A variable is usually considered categorical if it contains a finite number of distinct groups - or categories. This type of data is also known as qualitative data. In contrast, numerical data (quantitative data) is expressed using values and measurements.

### Example

In [None]:
import pandas as pd

# Example of categorical data
data = {'Category': ['Red', 'Blue', 'Green', 'Red', 'Blue']}
df = pd.DataFrame(data)
print(df['Category'].value_counts())

## Ordinal vs. Nominal Variables

Categorical data can be further broken down into two types: **ordinal** (with a natural order) and **nominal** (without a natural order).

### Example

In [None]:
# Ordinal example
ordinal_data = {'Rating': ['Poor', 'Fair', 'Good', 'Very Good', 'Excellent']}
ordinal_df = pd.DataFrame(ordinal_data)

# Nominal example
nominal_data = {'Color': ['Red', 'Green', 'Blue']}
nominal_df = pd.DataFrame(nominal_data)

## Our First Dataset

We'll explore the adult census income dataset to learn about categorical variables.

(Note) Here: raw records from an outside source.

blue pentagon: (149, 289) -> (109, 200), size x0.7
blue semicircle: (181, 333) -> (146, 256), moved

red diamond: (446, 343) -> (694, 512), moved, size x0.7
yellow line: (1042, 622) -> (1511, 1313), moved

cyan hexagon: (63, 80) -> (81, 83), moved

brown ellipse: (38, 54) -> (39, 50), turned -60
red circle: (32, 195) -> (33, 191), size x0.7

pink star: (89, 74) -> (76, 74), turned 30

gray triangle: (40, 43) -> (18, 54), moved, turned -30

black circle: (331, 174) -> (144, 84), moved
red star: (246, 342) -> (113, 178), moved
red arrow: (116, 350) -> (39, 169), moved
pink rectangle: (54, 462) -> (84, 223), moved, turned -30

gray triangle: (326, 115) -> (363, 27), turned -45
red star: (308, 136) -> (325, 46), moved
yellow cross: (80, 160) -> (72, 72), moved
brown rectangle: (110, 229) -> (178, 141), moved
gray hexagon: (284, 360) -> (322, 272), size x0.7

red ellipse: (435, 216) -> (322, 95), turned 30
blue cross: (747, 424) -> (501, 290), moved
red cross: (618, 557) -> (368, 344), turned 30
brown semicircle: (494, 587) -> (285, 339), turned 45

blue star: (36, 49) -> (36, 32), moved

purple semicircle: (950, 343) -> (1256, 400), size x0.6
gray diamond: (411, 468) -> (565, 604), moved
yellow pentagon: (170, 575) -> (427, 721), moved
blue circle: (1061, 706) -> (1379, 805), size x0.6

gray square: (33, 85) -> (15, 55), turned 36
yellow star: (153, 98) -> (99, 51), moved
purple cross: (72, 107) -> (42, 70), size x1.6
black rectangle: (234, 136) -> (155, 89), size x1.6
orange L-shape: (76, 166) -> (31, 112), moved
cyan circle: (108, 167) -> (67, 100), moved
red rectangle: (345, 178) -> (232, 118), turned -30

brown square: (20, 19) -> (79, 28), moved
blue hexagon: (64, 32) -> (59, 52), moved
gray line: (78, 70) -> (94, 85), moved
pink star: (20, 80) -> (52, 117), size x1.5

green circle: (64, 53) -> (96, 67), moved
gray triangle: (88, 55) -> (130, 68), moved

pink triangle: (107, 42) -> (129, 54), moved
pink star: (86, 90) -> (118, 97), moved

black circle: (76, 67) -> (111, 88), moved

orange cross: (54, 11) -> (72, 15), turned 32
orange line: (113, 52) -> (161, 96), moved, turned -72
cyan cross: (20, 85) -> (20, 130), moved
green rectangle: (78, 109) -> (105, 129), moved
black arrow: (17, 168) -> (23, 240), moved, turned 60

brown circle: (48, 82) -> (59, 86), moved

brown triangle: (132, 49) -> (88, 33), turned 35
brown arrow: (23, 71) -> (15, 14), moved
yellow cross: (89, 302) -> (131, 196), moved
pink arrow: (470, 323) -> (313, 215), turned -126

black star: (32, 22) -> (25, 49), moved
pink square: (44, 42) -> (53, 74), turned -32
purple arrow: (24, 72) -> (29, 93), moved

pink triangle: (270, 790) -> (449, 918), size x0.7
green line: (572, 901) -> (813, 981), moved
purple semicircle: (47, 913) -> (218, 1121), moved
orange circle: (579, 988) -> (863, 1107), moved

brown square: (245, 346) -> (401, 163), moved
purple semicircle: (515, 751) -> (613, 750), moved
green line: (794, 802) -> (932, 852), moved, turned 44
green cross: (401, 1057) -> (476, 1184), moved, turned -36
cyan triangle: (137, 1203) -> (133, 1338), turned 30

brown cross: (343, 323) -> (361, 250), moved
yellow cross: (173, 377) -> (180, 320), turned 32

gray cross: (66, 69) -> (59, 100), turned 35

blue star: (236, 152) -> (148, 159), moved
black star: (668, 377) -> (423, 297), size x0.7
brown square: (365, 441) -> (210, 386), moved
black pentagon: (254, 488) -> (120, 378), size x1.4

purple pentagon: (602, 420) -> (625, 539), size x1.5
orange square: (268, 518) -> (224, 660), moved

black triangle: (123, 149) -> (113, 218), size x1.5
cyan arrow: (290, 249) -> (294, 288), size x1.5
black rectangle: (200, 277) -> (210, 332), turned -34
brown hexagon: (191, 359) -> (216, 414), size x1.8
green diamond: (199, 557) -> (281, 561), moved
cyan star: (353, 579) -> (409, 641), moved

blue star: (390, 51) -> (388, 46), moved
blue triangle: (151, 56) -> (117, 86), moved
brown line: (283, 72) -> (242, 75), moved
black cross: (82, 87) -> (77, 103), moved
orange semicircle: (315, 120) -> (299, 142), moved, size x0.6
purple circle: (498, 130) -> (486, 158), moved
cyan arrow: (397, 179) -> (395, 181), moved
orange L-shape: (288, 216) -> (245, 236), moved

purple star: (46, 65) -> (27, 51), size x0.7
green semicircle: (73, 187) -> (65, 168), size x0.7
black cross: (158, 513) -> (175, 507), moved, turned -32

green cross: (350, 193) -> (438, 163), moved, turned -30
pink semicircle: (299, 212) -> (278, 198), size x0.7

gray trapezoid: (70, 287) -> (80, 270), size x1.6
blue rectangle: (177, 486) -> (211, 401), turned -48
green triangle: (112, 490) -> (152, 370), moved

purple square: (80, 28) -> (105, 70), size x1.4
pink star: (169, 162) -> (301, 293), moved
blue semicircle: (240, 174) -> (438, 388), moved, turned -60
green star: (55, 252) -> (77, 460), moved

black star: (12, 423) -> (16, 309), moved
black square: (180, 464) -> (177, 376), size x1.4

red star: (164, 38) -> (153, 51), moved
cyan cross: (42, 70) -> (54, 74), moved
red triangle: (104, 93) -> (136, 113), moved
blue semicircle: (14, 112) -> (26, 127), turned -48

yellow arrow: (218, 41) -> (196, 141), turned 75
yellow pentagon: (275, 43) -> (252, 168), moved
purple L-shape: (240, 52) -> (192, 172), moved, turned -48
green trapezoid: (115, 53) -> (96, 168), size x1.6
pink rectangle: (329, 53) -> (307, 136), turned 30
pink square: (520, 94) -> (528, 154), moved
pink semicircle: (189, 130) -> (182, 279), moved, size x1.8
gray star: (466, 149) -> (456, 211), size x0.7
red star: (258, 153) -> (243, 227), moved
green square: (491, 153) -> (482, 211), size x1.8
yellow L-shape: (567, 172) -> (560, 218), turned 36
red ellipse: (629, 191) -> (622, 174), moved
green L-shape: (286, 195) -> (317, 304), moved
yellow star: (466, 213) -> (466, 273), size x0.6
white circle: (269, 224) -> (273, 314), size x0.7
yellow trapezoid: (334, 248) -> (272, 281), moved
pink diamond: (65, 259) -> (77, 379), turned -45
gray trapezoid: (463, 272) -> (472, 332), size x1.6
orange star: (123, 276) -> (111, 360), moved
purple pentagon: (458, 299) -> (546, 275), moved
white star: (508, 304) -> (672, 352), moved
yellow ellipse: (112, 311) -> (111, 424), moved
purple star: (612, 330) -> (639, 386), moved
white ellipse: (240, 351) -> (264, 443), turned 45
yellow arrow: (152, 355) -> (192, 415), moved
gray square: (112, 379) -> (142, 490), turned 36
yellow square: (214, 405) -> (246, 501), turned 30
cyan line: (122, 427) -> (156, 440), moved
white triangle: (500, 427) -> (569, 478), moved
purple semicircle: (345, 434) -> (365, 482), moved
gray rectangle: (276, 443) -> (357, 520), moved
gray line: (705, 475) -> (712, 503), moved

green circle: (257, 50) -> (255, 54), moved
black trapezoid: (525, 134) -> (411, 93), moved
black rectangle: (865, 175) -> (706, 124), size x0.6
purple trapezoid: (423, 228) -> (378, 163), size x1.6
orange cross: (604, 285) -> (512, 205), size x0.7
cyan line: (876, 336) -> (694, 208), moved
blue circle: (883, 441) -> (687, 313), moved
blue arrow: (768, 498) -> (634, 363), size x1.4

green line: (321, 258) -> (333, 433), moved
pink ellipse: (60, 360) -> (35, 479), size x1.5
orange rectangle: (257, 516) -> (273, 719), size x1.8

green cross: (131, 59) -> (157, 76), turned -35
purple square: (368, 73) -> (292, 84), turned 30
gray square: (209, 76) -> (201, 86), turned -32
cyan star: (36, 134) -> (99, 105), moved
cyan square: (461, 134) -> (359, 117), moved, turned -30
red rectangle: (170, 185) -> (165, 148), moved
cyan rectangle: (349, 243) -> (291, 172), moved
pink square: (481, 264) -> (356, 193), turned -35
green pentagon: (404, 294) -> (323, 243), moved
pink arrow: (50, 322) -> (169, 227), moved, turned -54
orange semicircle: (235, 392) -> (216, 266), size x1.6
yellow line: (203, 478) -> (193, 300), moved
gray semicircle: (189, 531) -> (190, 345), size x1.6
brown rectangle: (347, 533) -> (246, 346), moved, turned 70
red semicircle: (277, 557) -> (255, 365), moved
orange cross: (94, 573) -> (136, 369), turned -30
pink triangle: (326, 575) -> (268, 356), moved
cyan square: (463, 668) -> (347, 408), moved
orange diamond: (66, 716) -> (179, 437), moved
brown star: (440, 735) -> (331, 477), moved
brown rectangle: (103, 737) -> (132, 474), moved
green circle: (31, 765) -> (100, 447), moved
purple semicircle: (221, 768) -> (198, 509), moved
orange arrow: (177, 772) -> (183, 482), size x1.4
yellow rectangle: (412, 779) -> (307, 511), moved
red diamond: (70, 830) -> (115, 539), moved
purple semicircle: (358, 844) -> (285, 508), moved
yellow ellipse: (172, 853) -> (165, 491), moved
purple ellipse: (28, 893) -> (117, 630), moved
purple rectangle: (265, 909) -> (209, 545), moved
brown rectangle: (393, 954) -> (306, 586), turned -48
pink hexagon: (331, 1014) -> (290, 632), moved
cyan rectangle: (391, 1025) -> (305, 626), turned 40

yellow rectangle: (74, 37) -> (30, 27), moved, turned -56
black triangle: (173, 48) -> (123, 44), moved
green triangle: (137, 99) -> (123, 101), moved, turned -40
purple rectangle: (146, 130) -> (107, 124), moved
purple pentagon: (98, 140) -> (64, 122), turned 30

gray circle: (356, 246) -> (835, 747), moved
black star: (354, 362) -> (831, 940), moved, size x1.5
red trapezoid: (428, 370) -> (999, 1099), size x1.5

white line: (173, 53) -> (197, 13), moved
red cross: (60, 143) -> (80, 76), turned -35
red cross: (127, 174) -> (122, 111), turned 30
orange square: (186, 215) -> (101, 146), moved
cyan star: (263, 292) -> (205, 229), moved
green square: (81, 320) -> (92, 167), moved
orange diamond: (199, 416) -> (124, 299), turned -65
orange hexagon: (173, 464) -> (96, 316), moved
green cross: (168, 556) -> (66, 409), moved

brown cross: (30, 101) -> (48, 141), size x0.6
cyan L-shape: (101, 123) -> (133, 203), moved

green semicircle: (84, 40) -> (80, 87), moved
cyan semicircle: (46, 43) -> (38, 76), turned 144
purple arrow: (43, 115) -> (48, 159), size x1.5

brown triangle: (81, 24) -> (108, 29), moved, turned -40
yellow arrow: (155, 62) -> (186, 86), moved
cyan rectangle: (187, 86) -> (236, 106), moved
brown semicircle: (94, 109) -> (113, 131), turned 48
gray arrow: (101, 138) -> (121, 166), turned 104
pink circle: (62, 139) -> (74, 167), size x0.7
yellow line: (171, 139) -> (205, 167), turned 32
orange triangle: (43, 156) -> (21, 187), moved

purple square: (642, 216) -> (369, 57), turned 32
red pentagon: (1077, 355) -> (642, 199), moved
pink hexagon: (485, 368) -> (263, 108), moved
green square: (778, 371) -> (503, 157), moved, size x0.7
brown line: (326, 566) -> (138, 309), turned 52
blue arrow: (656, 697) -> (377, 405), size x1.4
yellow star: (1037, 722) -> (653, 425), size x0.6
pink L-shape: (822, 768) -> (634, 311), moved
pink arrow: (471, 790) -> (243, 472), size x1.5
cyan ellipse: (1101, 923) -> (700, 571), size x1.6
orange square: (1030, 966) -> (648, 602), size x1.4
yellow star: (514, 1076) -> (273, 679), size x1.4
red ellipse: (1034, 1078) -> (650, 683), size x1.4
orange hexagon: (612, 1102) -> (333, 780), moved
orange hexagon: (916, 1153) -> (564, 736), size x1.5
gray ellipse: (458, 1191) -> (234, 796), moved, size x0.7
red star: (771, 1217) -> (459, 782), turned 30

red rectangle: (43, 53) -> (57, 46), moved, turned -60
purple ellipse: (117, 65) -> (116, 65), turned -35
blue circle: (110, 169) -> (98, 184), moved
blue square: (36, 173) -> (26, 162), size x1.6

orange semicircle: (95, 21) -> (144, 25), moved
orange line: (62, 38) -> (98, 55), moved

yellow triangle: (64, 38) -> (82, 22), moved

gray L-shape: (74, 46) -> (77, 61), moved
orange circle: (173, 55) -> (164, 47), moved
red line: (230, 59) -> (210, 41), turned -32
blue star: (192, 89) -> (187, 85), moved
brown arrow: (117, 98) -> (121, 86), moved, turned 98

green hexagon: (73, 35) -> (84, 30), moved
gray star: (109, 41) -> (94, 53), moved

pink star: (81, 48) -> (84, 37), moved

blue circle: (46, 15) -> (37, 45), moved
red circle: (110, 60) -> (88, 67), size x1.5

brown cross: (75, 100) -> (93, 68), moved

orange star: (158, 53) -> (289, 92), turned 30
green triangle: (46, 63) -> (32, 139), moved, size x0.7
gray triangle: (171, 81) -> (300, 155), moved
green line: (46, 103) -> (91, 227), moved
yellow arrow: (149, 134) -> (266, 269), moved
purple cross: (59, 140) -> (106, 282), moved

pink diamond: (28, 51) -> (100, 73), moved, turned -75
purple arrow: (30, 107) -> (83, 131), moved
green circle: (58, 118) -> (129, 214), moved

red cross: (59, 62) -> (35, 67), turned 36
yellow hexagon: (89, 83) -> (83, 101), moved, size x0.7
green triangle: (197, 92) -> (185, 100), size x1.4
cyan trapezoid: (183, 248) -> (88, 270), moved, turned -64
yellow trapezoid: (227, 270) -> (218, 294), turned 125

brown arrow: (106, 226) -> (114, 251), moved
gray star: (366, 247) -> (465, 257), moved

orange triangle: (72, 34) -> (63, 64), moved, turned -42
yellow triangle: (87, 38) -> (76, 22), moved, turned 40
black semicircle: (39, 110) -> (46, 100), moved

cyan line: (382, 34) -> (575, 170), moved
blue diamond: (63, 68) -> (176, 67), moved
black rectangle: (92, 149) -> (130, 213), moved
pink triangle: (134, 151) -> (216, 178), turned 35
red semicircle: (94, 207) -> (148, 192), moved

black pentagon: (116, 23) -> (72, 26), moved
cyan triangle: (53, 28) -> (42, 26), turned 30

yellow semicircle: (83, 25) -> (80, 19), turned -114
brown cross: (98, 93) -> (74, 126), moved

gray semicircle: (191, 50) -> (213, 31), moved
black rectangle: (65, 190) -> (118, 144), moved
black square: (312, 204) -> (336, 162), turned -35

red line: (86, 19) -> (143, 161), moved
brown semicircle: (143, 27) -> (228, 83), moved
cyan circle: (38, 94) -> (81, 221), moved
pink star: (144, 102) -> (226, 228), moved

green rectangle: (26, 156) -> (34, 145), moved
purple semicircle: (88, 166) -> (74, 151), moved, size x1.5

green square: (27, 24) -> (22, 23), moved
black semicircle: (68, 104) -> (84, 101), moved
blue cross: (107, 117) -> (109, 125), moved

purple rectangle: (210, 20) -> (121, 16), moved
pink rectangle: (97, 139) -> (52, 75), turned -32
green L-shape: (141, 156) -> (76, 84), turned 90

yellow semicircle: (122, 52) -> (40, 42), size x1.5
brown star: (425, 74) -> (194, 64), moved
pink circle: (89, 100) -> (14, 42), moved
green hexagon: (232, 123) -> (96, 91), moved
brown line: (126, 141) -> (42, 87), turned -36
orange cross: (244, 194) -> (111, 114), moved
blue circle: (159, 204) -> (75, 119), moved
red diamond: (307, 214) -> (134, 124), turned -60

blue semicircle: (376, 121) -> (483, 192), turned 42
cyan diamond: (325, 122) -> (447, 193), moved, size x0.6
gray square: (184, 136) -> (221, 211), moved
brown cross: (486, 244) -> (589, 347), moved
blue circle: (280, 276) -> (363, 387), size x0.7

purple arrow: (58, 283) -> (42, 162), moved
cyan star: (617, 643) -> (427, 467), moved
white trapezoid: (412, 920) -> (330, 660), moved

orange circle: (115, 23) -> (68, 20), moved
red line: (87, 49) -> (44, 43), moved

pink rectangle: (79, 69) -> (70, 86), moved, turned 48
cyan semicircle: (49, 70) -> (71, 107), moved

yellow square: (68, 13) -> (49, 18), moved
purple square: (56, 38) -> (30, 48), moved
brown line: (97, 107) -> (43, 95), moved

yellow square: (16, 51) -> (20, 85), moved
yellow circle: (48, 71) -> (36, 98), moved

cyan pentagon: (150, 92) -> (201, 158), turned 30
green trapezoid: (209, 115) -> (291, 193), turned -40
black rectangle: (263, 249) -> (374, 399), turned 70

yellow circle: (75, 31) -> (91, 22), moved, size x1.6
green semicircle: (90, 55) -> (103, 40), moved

This dataset contains information on US adults and whether they make over $50,000 annually.

### Example

In [None]:
# Load the dataset
url = 'https://www.kaggle.com/uciml/adult-census-income'
census_data = pd.read_csv('path_to_your_dataset.csv')

# Check the dataset's info
print(census_data.info())

## Using Describe

You can use the `describe()` method to explore a categorical variable like marital status.

### Example

In [None]:
# Describe marital status
print(census_data['Marital Status'].describe())

## Using Value Counts

Use the `value_counts()` method to create a frequency table of unique values.

### Example

In [None]:
# Value counts of marital status
print(census_data['Marital Status'].value_counts())

## Using Value Counts with Normalize

The `normalize=True` parameter gives the relative frequencies of the unique values.

### Example

In [None]:
# Normalized value counts
print(census_data['Marital Status'].value_counts(normalize=True))

## Knowledge Check

Let's recap the different types of data we've discussed by working through a couple of exercises.

### Example Exercise

1. Load the dataset and check the unique values in the "Occupation" column.
2. Create a bar plot to visualize the distribution of "Education" levels.

In [None]:
import seaborn as sns
import matplotlib.pyplot as plt

# Unique values in Occupation
print(census_data['Occupation'].unique())

# Bar plot of Education levels
sns.countplot(y='Education', data=census_data)
plt.title('Distribution of Education Levels')
plt.show()